Mischa's peanut sesame noodles

On Saturday, I went to Miriam and Rijard's housewarming party in Brooklyn. I actually thought it started at 6 pm, so I showed up at 7 pm (New York time, dontcha know) and of course, I was way early since the party actually started at 8. But that was probably a good thing because I got to chat more at length with the hosts, including their flatmate Anna.

As a housewarming gift, I gave them Sarah, one of my violins, and a new set of strings because Storm helped me cannibalize the G string for Midori last year. I'm trying to pare down some of my possessions in the event of an upcoming move; plus, I thought Rijard and Miriam would appreciate it the most, and I was right. Rijard used to play violin, so he was super-excited to have the opportunity to do so again.

As the night progressed, I ran into many of the old Papacookie crowd, including someone named Jill who has wanted my recipe for my peanut noodles for a long time, so for her, I'm posting it here. It's based on a recipe my father (who was the best cook in the house) used to make. He never actually showed me how it was made so I came up with this version through trial and error to make it as close as possible to how I remember it.

Mischa's Peanut Sesame Noodles

8 oz jar of peanut satay sauce
1/3 cup of creamy peanut butter
¼ cup soy sauce
¼ cup black rice vinegar (or Chinkiang vinegar)
2 tablespoons sambal oelek (southeast Asian chili sauce)
2 bunches of green onions, sliced diagonally
1 large red bell pepper, julienned
1 tablespoon minced garlic

12 oz can of sliced water chestnuts, chopped (optional)
1 jar of chili bamboo shoots
1 package of round white Chinese noodles (I use Kikkokan's U-Dong noodles)

Sesame oil to finish

Start boiling water for the noodles. Put the peanut butter, vinegar, soy sauce, garlic and sambal in a metal mixing bowl. Using a pot holder, hold it in simmering water to heat the bowl and melt the peanut butter and mix it into a thick dressing.

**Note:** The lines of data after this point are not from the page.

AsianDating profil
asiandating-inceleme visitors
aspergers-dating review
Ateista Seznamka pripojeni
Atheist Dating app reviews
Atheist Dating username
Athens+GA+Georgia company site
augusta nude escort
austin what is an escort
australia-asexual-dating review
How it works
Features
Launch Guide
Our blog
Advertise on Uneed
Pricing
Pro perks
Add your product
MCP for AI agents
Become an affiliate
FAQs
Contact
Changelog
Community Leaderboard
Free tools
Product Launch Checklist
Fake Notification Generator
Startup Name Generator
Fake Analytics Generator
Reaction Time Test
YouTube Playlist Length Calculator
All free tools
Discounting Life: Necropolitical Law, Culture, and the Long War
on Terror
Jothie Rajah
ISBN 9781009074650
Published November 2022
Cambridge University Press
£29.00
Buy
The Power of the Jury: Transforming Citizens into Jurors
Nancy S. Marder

Pour half the dressing over the raw vegetables (all except the bamboo shoots) and toss in a large bowl while noodles cook to a firm texture (5 minutes). 

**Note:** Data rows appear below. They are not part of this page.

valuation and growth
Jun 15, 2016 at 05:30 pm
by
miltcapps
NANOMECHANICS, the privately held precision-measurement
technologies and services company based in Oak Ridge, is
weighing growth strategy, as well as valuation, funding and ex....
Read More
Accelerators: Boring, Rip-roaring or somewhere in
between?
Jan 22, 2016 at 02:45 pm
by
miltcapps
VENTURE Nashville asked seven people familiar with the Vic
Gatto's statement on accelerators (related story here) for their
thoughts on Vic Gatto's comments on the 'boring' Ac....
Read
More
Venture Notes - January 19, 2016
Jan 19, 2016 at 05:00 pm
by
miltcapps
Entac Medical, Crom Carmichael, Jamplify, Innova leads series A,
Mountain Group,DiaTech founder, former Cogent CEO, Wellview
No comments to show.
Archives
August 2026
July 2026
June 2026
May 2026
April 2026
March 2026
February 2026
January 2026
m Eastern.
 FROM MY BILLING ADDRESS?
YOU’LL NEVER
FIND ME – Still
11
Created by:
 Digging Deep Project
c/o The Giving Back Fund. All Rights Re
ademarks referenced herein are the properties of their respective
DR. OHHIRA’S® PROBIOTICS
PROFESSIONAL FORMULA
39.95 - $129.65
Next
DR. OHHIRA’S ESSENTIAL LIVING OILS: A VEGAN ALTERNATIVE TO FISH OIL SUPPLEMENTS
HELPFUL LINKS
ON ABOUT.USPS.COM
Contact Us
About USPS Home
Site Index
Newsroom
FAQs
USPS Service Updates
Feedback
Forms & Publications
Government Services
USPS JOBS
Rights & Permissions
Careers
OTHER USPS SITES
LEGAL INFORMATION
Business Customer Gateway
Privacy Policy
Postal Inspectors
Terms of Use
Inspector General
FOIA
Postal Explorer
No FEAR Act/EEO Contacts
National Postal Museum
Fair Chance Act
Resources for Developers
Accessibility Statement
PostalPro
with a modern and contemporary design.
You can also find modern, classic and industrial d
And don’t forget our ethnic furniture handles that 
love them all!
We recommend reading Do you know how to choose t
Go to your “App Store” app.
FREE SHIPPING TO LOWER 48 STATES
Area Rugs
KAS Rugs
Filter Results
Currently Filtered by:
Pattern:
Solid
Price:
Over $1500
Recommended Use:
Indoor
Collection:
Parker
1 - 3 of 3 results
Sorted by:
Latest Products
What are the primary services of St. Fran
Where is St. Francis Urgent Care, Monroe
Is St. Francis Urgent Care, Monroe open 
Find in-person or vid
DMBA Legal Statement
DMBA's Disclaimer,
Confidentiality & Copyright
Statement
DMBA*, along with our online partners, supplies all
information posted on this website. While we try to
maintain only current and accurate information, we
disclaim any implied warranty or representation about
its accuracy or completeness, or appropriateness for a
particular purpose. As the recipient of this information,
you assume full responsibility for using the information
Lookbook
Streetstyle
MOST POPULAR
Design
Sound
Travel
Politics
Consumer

Drain noodles and mix with sauces and vegetables while still hot (to soften the vegetables), adding the remainder of the dressing and the bamboo shoots on top. The bamboo shoots already have oil, but you can add additional sesame oil at the end to taste. Serve room temperature or also tastes good as stir fried leftovers.


I also ran into Emily again and showed her the blog post of our first meeting on my Blackberry since she hadn't seen it ("Wedding preparations" - Jan. 18, 2014), plus met Chelsea's friend Lizzie for the first time (she lives in DC). I had a check-in with Kacey and Becker about the apartment hunting progress and we ended up leaving the party together relatively early since Puck was waiting for me at home and they've been on the go for the last couple days before the weekend.

Puck and I got bagels for breakfast on Sunday, and then in the evening K&B joined us to watch episodes from the new season of BBC Sherlock. Since we went rather late, I was pleasantly surprised that my office closed on Monday because of the snow, so I got to sleep in and work from home while watching the snow fall. It's a nice thought that future snow days might someday be spent in a place where I'm not alone. I haven't had a snow day at home with people I care about since 2010.